Mme Joly est, certes, perspicace. Elle est une idéologue et elle est hargneuse. Elle est surtout intelligente et remarquablement bien informée et dangereuse, car elle poursuit sans tergiverser un objectif à mettre un terme aux activités lucratives du Luxembourg, „un pays né de la grande pauvreté“ dont elle envie plutôt que n’apprécie ce qu’elle qualifie de „grande richesse“, parce que cette richesse est, à ses yeux, fondée sur une gigantesque escroquerie politique et morale, d’où son combat pour le mettre à nu et stopper net son essor.

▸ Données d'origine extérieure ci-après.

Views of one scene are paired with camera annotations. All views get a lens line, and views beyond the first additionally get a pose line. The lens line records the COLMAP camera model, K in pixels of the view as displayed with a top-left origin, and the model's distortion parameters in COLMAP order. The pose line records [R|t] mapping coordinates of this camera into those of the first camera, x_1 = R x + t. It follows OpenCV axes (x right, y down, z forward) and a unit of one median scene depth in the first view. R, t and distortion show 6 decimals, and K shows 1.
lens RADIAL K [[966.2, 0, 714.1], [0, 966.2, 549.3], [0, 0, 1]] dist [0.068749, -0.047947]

Elle oublie volontiers que le Grand-Duché n’a jamais demandé à exister en tant qu’Etat, qu’il est une création des grands Etats. Comme elle fait l’impasse sur le fait que depuis tout temps, les citoyens y ont travaillé dur. Et si les niches de souveraineté ont été exploitées, elles l’ont été légalement et avec l’appui de grandes nations voisines et plus lointaines qui y trouvaient leur propre intérêt. Il n’en reste pas moins que le livre d’Eva Joly est un poison qui pourrait affaiblir dangereusement le Luxembourg dans la mesure où elle dénonce trente ans de pratiques politiques inacceptables. Pourquoi?

A cause des complicités entre les politiques au pouvoir et le monde des affaires. S’il est de bonne guerre que les acteurs de la place financière fassent leur métier avec les moyens à leur disposition, il n’est pas normal que des premiers ministres ou ministres de la Finance deviennent des hommes de main tout terrain du monde financier. En provoquant des réactions de la part des Etats membres de l’UE sur les agissements mis en évidence, Eva Joly accélère le processus de dénigrement qui s’achèvera par une mise sous tutelle du Grand-Duché par les instances internationales.

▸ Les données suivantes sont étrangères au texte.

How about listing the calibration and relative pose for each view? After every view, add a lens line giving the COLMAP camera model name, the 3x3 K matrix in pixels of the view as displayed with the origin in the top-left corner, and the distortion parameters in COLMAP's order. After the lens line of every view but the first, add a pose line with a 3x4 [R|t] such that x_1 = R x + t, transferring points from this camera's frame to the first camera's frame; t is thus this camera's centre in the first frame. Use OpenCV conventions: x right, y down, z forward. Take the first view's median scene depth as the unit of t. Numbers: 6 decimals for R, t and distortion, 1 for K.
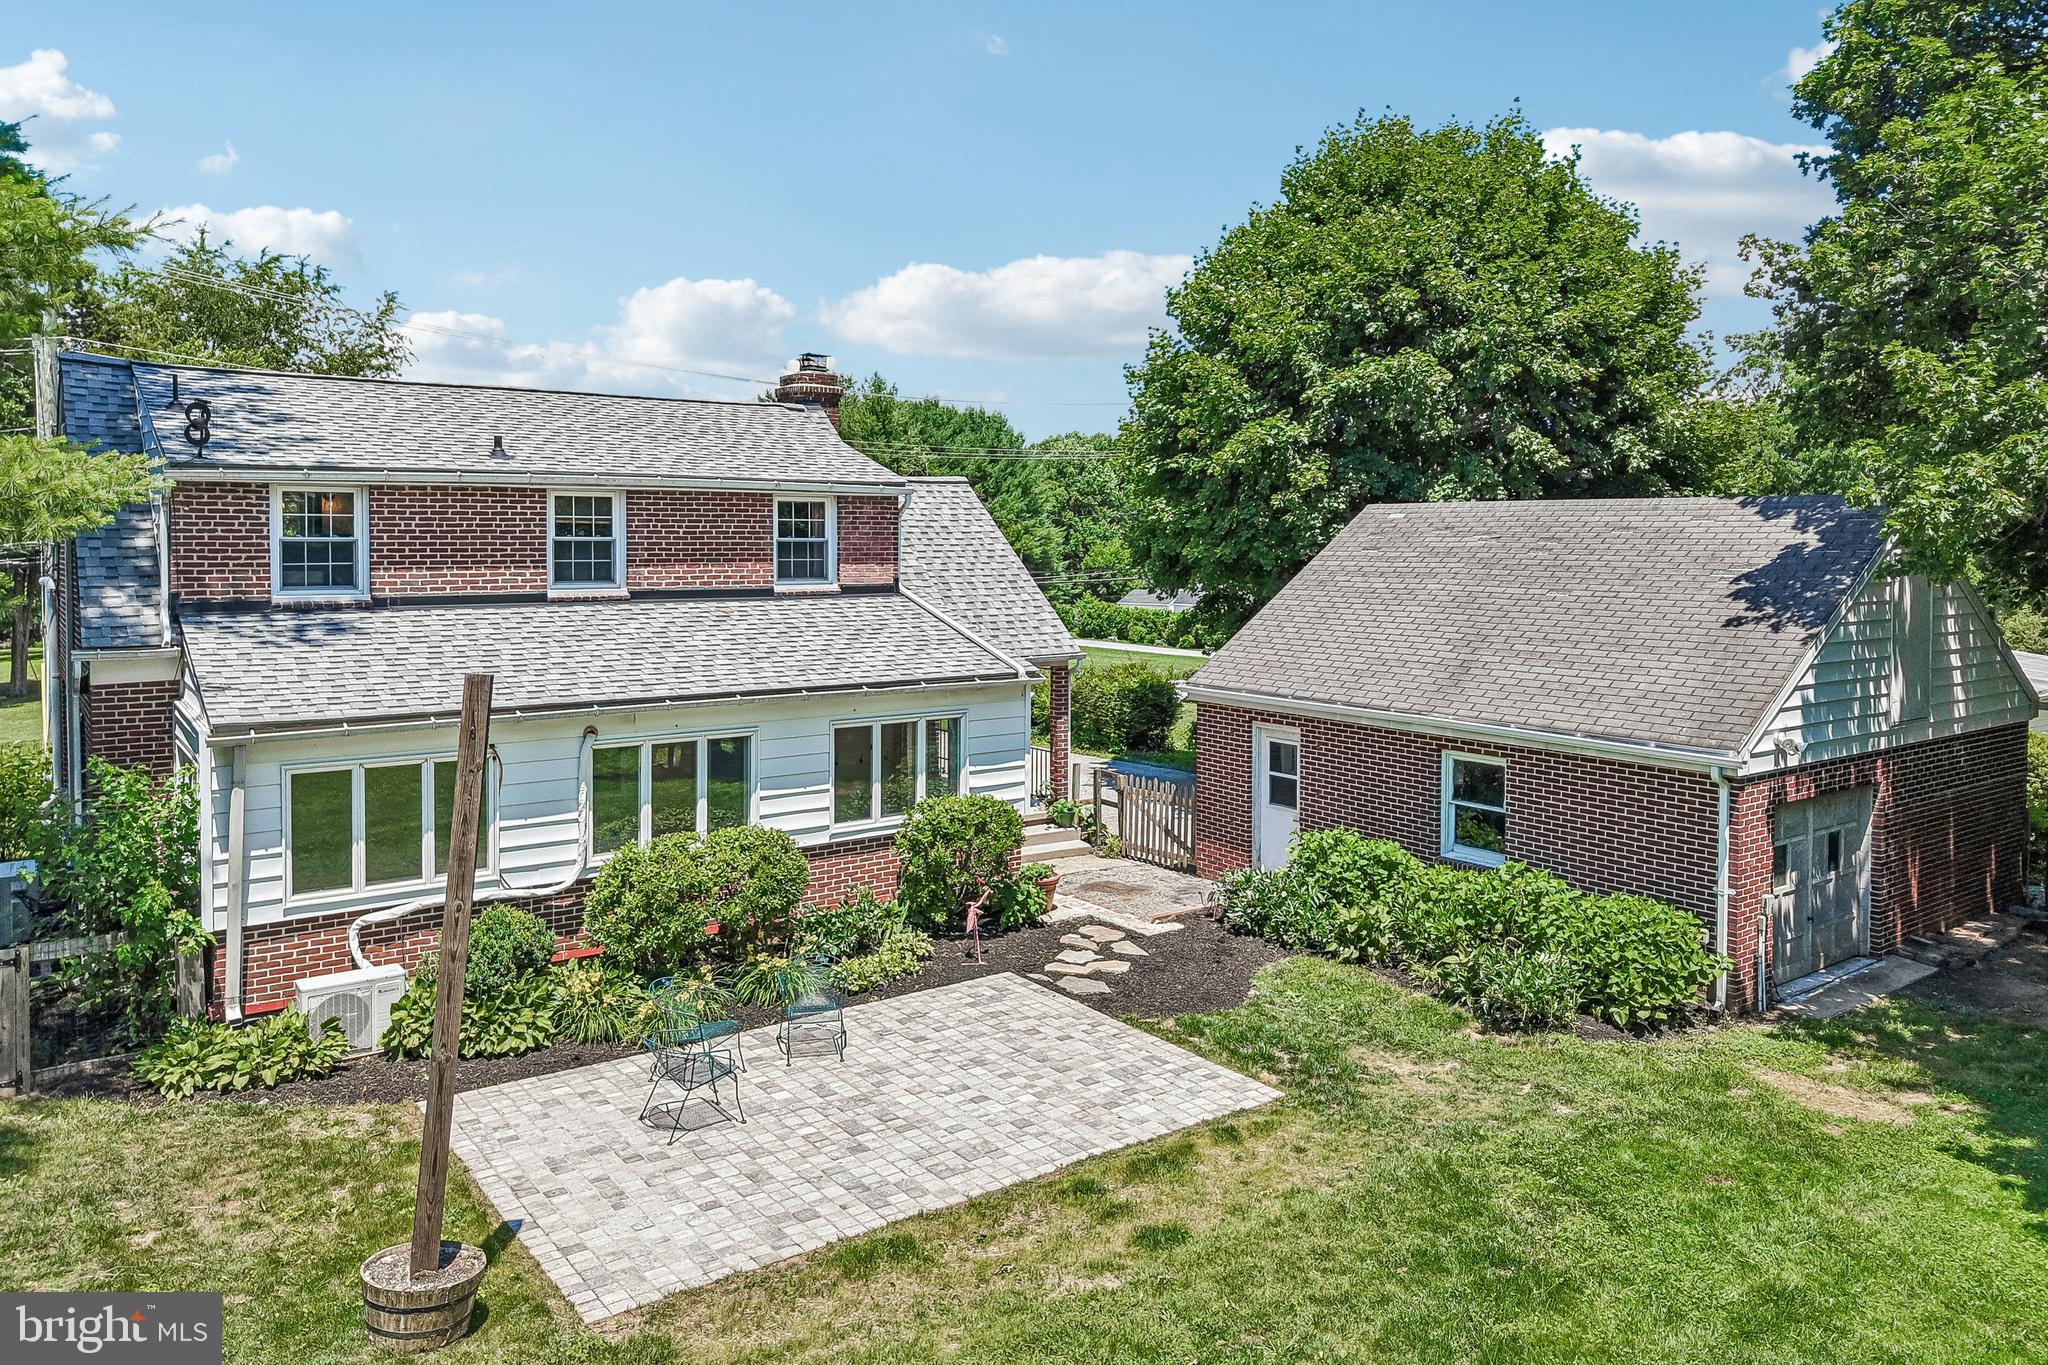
lens RADIAL K [[1416.9, 0, 1021.6], [0, 1416.9, 568.5], [0, 0, 1]] dist [-0.011378, 0.024496]
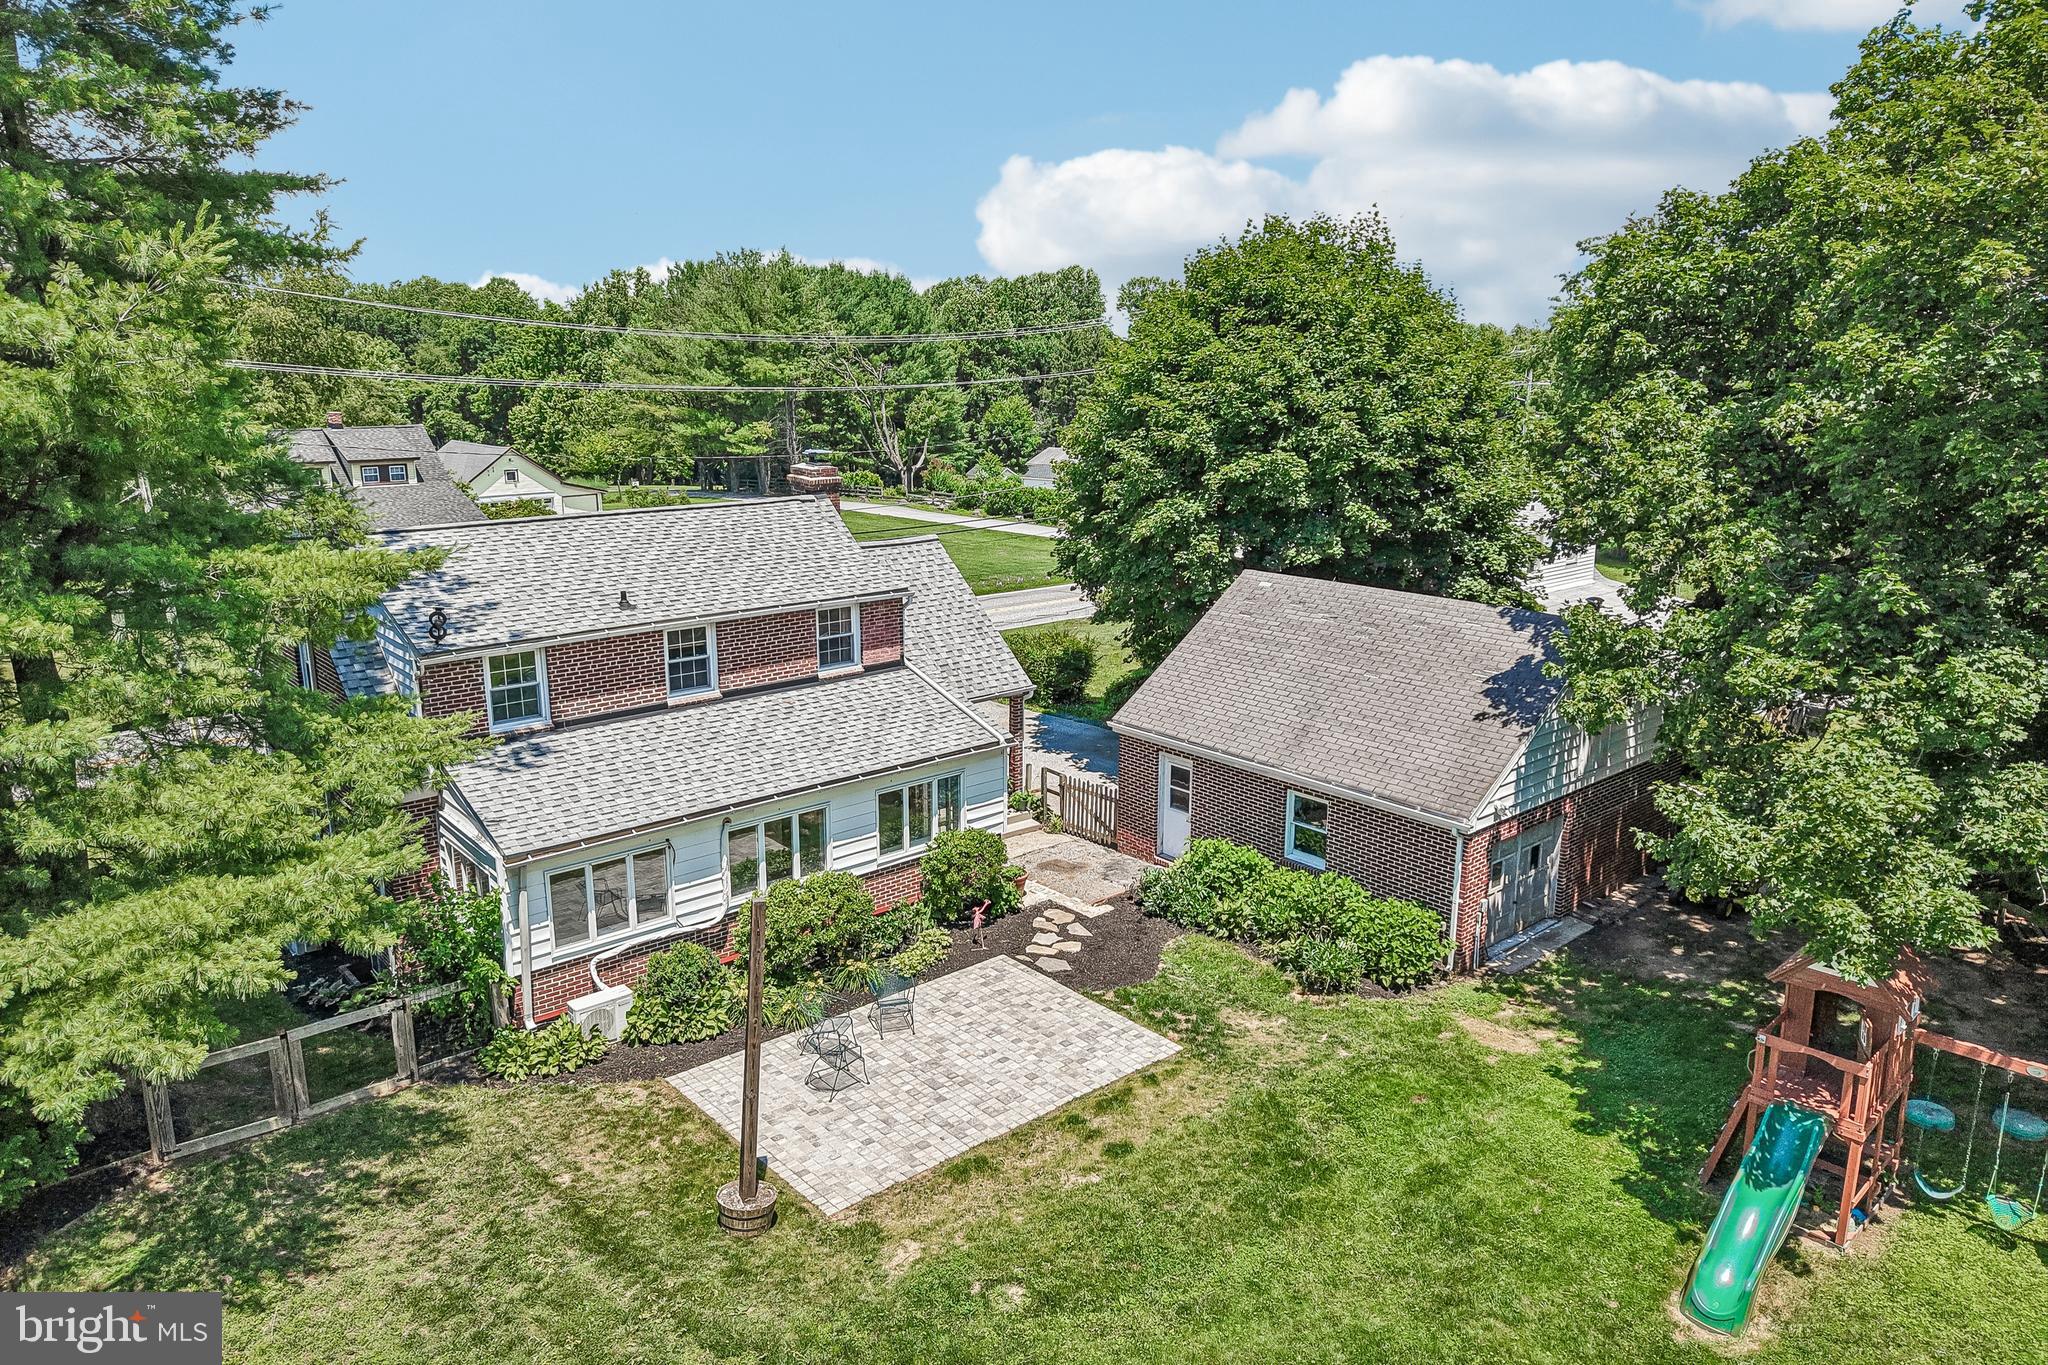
lens RADIAL K [[1369.2, 0, 1021.8], [0, 1369.2, 672.6], [0, 0, 1]] dist [0.024176, -0.019955]
pose [[0.996966, -0.021667, 0.074766, -0.098979], [0.005649, 0.978087, 0.208120, -0.341354], [-0.077637, -0.207066, 0.975241, -0.408820]]
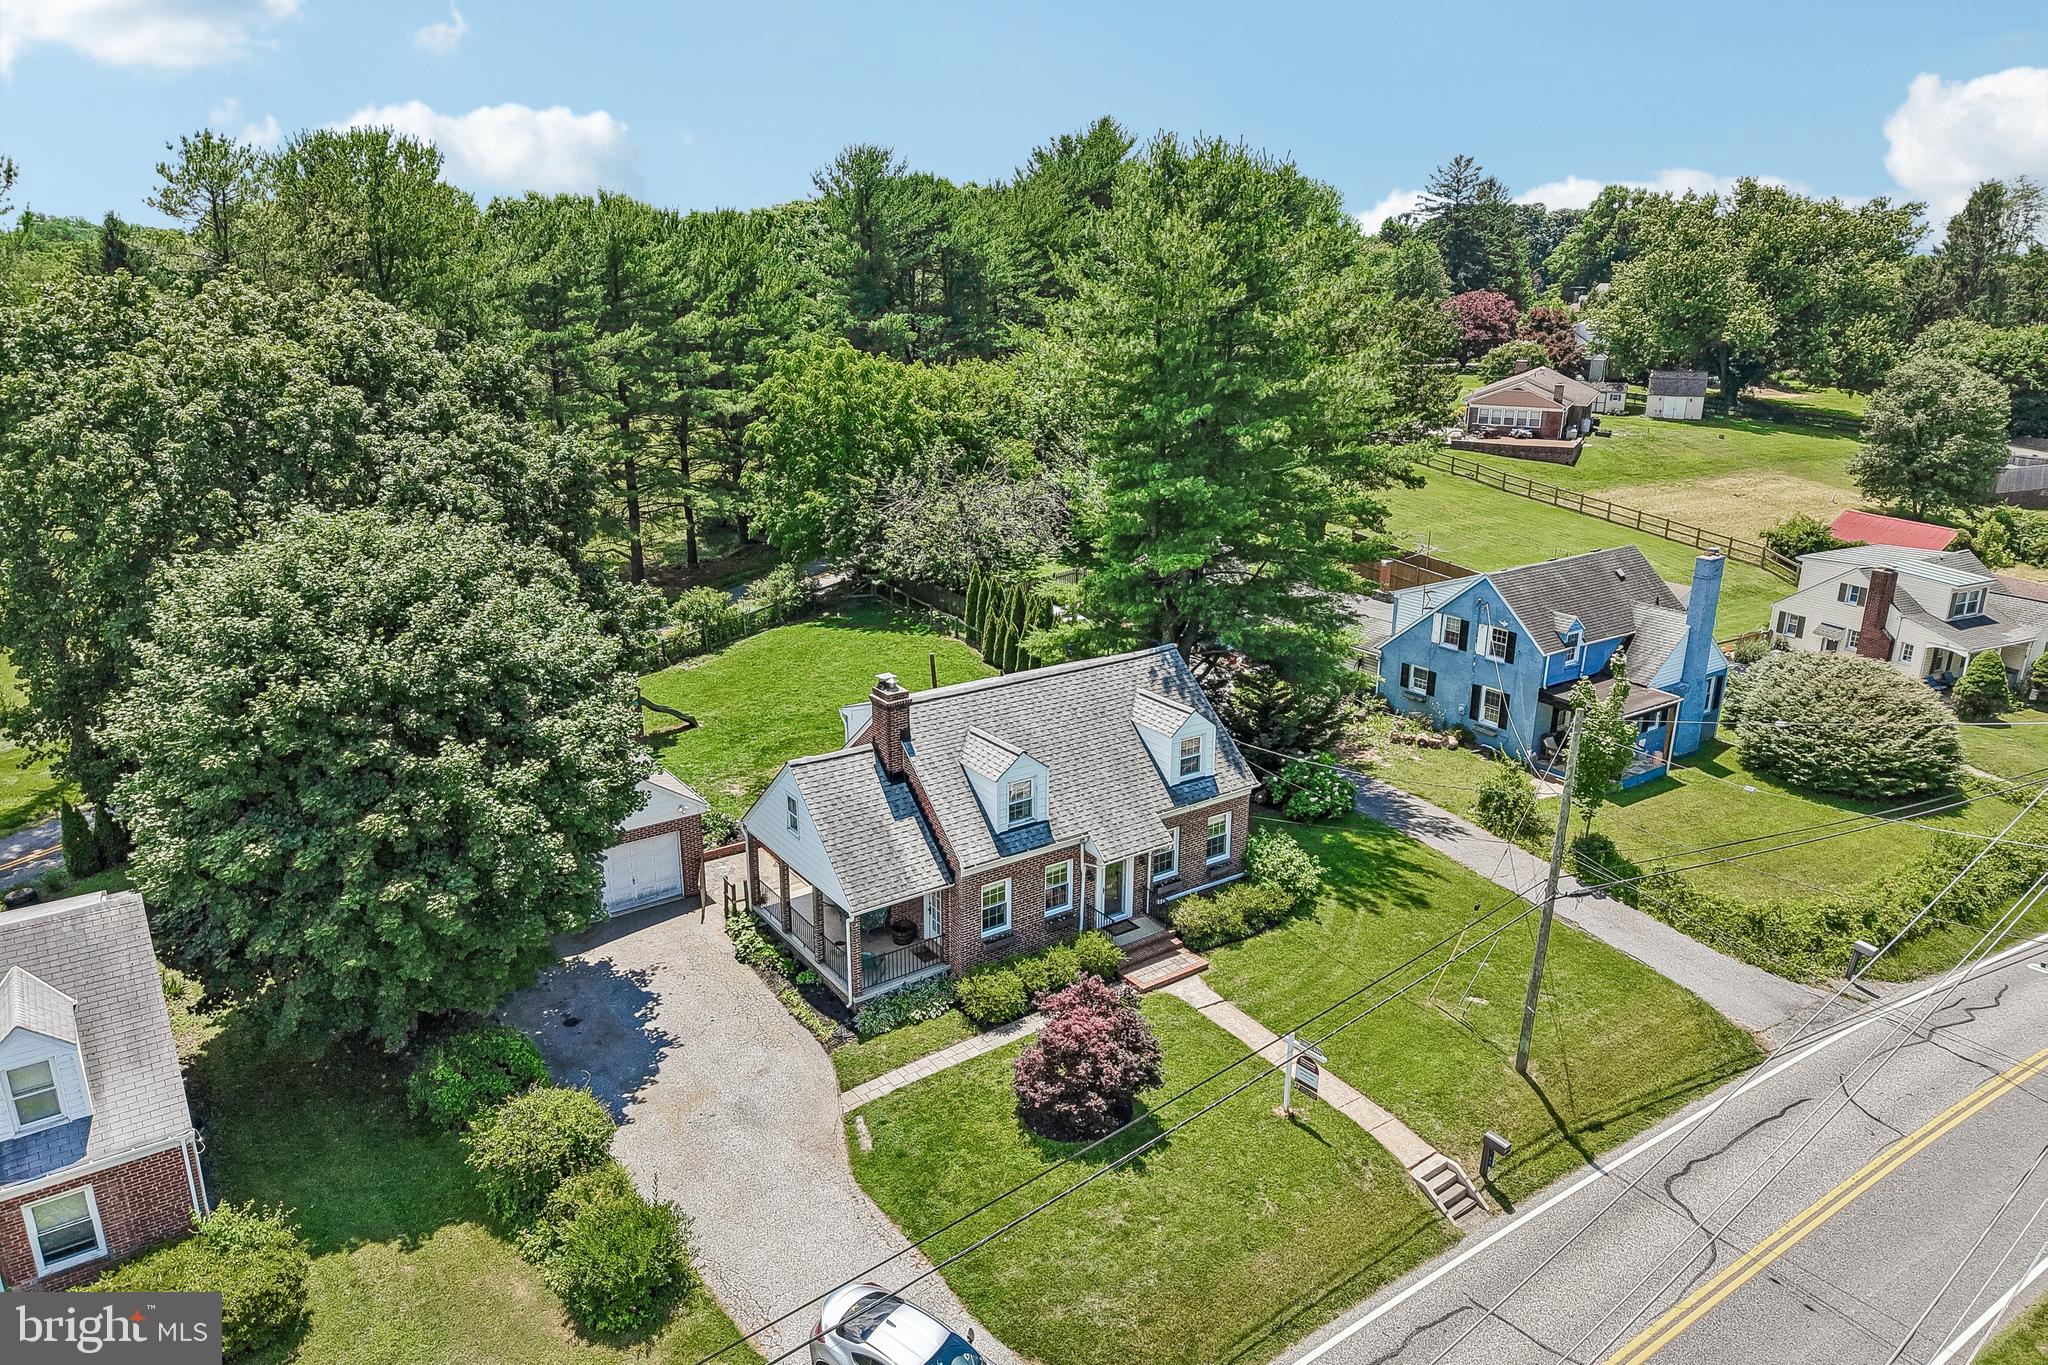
lens RADIAL K [[1364.6, 0, 1024.0], [0, 1364.6, 682.5], [0, 0, 1]] dist [0.022145, -0.007357]
pose [[-0.999733, -0.013598, 0.018657, -0.534140], [-0.006773, 0.945311, 0.326101, -1.045520], [-0.022071, 0.325888, -0.945151, 3.966364]]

La dame a bien choisi son moment: LuxLeaks et Panama Leaks sont passés par là et il est de bon ton de défendre les „whistleblowers“ qu’elle présente savamment comme les „Harry Potter“ qu’ils ne sont pas. Mais le politiquement correct de l’époque la servira dans son combat contre la „Corporate“ qui applique „un salaire minimum, équivalent du salaire médian en France …“

Au CSV on est vent debout contre la burqa pour revenir au pouvoir. Après avoir lu Joly, le parti chrétien-social devrait aller à confesse et solliciter 30 ans d’opposition pour réfléchir sur ses actes passés, ses responsabilités colossales et le comment et le pourquoi de la corruption morale. Il y va désormais de l’existence d’un pays et de sa jeunesse, demain.
Jean-Claude Juncker est mis à nu comme il ne l’a jamais été. Soyons honnêtes: à bien des égards injustement. Mais peut-être a-t-il trop parlé, trop aimé les feux de la rampe, les micros et les caméras. Peut-être a-t-il confondu saine distance et familiarité excessive et, peut-être, lui toujours peu et souvent pas très bien entouré, est-il devenu autiste. La notoriété est un acte de trapéziste. Il faut réussir, encore et encore, pour ne pas tomber. Et on chute le jour où on n’a plus le trac, plus de doutes, plus d’angoisses.

„Le loup dans la bergerie“ (Editions Les arènes) laissera des traces profondes. C’est d’autant plus dommage que ni le Luxembourg, ni l’homme Juncker ne méritent autant de haine, de mépris, de rage.
La Norvégienne Joly a choisi la France par mariage interposé. France qui, au début du XXe siècle, „connaît alors surtout les bonnes Luxembourgeoises qui arrivent perdues Gare de l’Est …“

France dont les Luxembourgeois du XXIe siècle ne connaissent pas seulement les voisins lorrains, mais la culture, l’architecture, l’histoire, les paysages, les universités, les centres de recherche. France dont ils ont accepté d’adopter la langue comme véhiculaire. La Scandinave puriste et fondamentaliste pourrait au moins reconnaître au Luxembourg le mérite d’avoir l’esprit plus ouvert que la France dont elle se fait l’écho.